Старый вдовец Иоким Пресный хранил свою прежнюю удачу и забытую любовь. Носил плетённый в двенадцать кожаных жил арапник, гнал откормленного коня, и ещё шерстеобрабатывающий доход имел.
Он остановил сани возле собственной кирпичной трепальни, швы в кладке углубились от дождя и ветра, окошки мутные изрисованы морозом, сугробы вокруг потемнели от осевшей копоти и пыли. Просторную тяжёлую шубу Иоким оставил в санях, кнут взял с собой. Шум мотора, работающий стан, тут же уши грохотом наполнили, зашедшему из тишины можно оглохнуть; и тонкие губы необыкновенно злы.
- Где она? - спросил хозяин, захлюстаного чесальщика раскладывающего взбитую шерсть в широкую игольчатую ленту. Удушливая играющая пыль густо дымила в светлых квадратных столбах, бьющих из маленьких окон прямо в дребезжащую машину. Прыгающие барабаны приучили чесальщика постоянно смотреть в трепещущие вращения узлов и сторониться взгляда всегда сердитого владельца трепальни; он виновато, пугливыми глазами повёл в сторону отгороженной конторки.
Невестка вдовца, Иванна, была назначена тут весовщицей, обязана взвешивать баулы взъерошенной шерсти; в мёртвые месяцы брала с крестьянок положенную плату за кудели прялок в зимние вечера. Эту Иванку, лично свёкор отобрал в жёны своему пасынку: была она бедна приданным, имела полные икры в вытянутых ногах, а качательные движения широких бёдер наполняли всякие обиженные глаза. Бёдра улицу гнули пополам. Было в ней всё любо, везде полно, а там где надо, тонкой бессонной красотой до конца завито; говорила она певуче, всегдашняя улыбка - зимнюю наледь растворяла. Муж попался ей низенький, кривоногий, с писклявым голосом и нежным детским лицом. Счастье, кажется, давно убежало от неё, и желание девичества иметь страстную любовь незаметно перестало греть её сердце. А люди в зависти, всегда перевирают отношения, пошёл слух; и тут же придумали люди обзывать отчима Иокима: снохачом.
Снохач ударил кнутовищем ладонь, судорога сковывала изуродованные морщины лица; знал, кто баюкает за запором. Негодяй-крестник в коморке зарылся; на свадьбе Иванны и Саввы кумом сидел негодник. У чесальщика дрожали ноги, он слушал лязг железных узлов, раскладывал шерсть, и мучил оправдания своему молчанию.
Дощатая, лощеная дверь конторки затрещала, засаленные обломки сухо падали, ещё не ведают щепки назначение огня в горящей топке; любой истлевающий жар сумеют распалить. Крестник погорел: спина, голова, спешно наголо одетый овчинный тулуп темнели полосами арапника; он выскочил босым в снег, заметал длинными полами снежные наносы, бежал от кнута, и пар изо рта усталым испугом следил по морозу. Иванна сама подставила неприкрытую спину, обласканные руки, обильную грудь, выточенные ноги, и длинные косы. Её разлившиеся глаза не имели выбора, она молчала, как молчит безветренная полночь.

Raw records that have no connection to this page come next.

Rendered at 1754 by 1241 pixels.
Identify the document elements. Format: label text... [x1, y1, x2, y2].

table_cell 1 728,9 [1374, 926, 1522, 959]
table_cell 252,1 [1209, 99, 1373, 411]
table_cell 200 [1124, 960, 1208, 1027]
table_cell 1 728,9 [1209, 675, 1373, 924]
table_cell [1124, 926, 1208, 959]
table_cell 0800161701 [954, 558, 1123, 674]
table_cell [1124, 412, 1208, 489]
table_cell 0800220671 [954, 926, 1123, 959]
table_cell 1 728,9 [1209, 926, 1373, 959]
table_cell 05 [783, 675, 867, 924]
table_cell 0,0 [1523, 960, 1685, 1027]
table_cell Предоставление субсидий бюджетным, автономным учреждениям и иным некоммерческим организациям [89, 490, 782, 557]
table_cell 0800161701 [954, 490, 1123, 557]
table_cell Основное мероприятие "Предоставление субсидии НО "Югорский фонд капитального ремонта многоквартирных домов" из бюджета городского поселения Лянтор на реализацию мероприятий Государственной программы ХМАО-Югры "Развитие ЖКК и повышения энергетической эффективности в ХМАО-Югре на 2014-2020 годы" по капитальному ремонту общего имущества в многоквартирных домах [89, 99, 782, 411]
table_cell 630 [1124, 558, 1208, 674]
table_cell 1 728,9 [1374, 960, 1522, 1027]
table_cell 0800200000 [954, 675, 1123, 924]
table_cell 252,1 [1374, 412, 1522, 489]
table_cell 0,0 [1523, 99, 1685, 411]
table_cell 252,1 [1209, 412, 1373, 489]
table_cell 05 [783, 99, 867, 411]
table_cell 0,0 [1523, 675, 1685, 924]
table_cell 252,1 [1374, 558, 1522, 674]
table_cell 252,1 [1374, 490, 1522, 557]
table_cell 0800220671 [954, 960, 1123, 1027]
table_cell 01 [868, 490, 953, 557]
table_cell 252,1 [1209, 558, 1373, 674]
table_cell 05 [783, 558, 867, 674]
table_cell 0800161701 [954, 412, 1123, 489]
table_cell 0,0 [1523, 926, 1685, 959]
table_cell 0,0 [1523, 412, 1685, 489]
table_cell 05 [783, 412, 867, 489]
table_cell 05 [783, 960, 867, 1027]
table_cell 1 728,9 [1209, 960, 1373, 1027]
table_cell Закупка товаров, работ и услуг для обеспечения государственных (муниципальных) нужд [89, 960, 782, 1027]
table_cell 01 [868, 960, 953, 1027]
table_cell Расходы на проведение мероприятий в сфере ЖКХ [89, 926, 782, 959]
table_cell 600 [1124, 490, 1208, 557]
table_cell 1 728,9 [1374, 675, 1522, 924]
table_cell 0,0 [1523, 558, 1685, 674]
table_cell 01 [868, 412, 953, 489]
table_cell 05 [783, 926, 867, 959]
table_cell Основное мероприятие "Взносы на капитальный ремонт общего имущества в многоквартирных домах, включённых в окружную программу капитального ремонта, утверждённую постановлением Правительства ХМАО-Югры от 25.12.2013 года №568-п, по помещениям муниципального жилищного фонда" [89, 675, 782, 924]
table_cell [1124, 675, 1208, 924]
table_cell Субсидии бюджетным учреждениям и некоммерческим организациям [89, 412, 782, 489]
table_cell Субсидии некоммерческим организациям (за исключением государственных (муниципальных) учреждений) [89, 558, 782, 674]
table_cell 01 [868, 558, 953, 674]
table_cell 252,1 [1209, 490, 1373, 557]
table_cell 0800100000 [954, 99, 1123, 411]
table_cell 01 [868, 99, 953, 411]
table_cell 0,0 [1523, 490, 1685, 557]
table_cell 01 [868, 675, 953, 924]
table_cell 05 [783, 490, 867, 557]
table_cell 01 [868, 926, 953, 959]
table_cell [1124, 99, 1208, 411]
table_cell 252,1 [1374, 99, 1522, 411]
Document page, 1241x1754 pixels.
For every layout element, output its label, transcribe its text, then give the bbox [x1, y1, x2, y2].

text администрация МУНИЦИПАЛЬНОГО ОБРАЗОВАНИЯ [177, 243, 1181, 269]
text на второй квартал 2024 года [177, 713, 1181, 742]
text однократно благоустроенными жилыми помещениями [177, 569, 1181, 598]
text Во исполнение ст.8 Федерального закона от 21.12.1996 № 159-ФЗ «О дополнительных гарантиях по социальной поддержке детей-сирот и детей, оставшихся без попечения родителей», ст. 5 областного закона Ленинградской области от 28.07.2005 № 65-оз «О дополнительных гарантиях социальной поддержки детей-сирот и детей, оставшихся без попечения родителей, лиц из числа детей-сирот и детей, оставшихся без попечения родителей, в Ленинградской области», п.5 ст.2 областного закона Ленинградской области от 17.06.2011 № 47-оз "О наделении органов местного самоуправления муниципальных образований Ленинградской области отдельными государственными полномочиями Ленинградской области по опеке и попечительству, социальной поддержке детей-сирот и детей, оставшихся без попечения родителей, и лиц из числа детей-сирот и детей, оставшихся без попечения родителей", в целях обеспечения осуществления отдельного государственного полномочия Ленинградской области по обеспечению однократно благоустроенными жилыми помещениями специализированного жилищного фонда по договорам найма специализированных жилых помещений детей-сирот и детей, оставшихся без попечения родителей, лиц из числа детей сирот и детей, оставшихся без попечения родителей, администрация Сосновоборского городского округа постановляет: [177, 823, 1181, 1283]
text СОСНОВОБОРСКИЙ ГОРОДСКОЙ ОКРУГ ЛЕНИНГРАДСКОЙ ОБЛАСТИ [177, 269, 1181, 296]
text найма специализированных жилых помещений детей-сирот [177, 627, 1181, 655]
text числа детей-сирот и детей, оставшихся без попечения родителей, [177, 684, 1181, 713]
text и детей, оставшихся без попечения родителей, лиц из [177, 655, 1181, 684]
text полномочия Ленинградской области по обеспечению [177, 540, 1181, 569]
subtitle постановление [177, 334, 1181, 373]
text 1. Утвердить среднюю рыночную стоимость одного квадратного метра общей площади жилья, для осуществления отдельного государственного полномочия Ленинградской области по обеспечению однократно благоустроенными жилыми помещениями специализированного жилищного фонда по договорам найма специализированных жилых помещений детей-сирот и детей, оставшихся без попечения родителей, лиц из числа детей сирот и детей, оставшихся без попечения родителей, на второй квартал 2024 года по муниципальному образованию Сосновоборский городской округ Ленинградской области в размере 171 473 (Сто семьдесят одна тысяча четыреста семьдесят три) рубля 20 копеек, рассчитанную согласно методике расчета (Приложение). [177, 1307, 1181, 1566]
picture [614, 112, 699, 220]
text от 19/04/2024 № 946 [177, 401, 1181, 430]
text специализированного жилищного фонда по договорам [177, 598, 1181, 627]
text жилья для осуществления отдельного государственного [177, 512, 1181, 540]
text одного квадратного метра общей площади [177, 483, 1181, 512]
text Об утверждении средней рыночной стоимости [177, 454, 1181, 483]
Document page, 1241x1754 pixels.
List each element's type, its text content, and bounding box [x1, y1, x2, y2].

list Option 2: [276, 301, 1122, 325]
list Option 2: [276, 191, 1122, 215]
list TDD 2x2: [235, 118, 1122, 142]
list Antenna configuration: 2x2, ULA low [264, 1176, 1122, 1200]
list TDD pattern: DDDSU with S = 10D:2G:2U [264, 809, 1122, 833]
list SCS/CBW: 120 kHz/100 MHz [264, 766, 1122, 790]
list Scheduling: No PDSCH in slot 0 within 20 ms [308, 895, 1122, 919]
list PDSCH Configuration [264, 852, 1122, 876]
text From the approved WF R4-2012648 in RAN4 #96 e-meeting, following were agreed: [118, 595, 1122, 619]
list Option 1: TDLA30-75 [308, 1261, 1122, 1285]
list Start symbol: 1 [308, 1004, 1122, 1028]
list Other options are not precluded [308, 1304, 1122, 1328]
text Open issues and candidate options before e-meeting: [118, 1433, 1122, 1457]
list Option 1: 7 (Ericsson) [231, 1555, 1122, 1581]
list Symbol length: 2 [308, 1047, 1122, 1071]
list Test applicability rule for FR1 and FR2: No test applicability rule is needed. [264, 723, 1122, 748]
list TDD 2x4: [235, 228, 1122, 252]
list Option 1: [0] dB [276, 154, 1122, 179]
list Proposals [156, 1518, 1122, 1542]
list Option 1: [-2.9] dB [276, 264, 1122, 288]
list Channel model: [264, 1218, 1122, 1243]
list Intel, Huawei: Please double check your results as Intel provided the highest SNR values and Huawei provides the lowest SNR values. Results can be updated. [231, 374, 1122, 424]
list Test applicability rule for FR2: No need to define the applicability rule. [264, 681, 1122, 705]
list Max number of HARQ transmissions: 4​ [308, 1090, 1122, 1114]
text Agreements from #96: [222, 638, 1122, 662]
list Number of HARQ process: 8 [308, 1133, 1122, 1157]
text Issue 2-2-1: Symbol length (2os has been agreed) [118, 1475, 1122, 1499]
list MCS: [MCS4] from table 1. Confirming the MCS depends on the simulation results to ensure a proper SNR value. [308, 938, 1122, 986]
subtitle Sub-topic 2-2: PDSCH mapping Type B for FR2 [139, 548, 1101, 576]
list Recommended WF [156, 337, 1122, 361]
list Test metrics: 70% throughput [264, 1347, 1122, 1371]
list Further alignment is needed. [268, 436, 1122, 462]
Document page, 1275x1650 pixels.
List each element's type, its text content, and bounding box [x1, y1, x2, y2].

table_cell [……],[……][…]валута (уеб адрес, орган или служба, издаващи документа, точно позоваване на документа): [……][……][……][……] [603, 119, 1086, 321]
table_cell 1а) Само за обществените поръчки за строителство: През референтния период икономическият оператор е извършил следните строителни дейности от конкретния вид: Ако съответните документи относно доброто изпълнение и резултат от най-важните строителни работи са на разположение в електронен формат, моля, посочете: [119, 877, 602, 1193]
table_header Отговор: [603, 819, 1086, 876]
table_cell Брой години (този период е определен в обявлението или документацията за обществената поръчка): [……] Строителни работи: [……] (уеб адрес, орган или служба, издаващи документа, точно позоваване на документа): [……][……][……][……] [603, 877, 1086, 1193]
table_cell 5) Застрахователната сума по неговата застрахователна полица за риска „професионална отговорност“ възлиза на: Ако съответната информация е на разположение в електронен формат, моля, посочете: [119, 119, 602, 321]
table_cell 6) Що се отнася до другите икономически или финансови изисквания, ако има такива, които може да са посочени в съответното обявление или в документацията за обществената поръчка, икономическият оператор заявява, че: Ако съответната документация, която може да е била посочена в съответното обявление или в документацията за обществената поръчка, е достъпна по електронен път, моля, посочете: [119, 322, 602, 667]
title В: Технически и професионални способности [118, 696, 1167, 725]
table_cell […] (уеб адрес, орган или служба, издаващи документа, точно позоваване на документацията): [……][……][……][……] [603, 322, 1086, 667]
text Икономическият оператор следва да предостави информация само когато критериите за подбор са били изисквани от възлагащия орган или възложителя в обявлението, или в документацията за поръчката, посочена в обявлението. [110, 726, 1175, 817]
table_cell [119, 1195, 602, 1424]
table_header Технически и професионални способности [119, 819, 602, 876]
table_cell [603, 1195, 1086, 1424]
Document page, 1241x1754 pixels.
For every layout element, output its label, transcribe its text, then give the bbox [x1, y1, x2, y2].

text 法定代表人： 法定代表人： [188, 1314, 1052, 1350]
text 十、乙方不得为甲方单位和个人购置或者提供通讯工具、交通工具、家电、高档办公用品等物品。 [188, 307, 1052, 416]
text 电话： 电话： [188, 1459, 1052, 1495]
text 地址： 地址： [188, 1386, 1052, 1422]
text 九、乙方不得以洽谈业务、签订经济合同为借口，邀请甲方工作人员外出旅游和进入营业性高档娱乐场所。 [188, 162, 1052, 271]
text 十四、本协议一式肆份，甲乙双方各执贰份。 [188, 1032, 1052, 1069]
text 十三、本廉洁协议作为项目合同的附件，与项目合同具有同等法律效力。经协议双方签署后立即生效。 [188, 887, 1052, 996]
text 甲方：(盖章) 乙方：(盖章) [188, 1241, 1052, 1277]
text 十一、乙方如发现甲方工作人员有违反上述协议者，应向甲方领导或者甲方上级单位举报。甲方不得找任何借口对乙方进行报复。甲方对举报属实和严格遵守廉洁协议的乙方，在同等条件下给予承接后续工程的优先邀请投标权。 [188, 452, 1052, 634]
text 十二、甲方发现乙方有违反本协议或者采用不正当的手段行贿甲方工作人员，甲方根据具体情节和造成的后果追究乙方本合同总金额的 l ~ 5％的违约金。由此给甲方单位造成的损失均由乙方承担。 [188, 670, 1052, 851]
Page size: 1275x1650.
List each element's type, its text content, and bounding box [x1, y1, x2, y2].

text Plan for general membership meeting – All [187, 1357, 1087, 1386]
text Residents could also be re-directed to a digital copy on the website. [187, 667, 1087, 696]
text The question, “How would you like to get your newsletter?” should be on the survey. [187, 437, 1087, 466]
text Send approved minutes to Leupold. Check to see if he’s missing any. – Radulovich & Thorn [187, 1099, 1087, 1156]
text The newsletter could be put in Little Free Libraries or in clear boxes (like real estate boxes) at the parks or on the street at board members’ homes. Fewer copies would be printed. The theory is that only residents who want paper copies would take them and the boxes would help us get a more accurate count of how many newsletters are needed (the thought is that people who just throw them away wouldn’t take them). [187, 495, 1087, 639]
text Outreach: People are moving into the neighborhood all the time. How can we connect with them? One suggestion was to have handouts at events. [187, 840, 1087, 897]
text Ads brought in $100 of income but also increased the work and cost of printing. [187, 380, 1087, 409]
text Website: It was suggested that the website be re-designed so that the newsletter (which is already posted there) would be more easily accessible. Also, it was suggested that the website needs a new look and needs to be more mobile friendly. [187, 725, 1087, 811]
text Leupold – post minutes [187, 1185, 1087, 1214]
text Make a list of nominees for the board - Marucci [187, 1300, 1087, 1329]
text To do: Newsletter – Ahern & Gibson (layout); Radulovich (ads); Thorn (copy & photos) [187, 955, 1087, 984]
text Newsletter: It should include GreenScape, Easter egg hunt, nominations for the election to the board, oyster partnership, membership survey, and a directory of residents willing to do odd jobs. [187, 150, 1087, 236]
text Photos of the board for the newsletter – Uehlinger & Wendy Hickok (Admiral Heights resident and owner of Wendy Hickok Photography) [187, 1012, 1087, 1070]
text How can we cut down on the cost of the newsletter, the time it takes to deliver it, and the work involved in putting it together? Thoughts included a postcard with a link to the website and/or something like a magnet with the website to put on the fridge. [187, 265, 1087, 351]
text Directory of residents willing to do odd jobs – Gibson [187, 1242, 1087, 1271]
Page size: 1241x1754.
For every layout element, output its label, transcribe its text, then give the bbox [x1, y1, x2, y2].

Савва?.. - тот арбой по сёлам ездит, о лошадях беспокоится больше, чем о жене. Остановит арбу, выторговывает у крестьян руна шерсти, а лошади ткаными шерстяными попонами накрыты и уже едят зерно из приставных яслей. Через неделю привозит гружённую шерстью арбу - до верхних перекладин наполнен воз. Щеки всё такие же розовые и гладкие, не хотят с младенчеством расставаться. Многие хотели бы такую радость иметь, какая ему выпала; лежит с нежной женой и беспокоится Савва:
- Как думаешь, Иванка, наедены ли сейчас мои кони? ...и что теперь бедные одни в конюшне, что теперь делают? - закатит глаза Савва, и горюет о конях...
Растреплют привезенную шерсть, тёплые зимние одеяла устилать ею будут. Свернут пухлые отрезы по весу, наполнят арбу, и Савва уже гонит лошадей в Тирасполь на фабрику. Устрашённый с малых лет, исправно жёсткому отчиму служит.
Старик тащит Иванну за косы, словно гривастую лошадь из хлева выводит. Бросил в сани. Крикнул зарывшемуся в шерсти чесальщику:
- Ты почему не изобличал?!
Тот повернулся, стал колом, вся одежда блестит жиропотом, глаза усталые, уплыл весь в себя, посмотрел в низкий потолок, на арапник, сердце у него заячье; и вымученно, будто не голосом, а взбитой шерстью плаксиво протянул:
- Я как-то может и собирался, а не соображу хозяин, не знаю, как тут надо высказываться. Мне год надо на обдумывание такого обидного дела.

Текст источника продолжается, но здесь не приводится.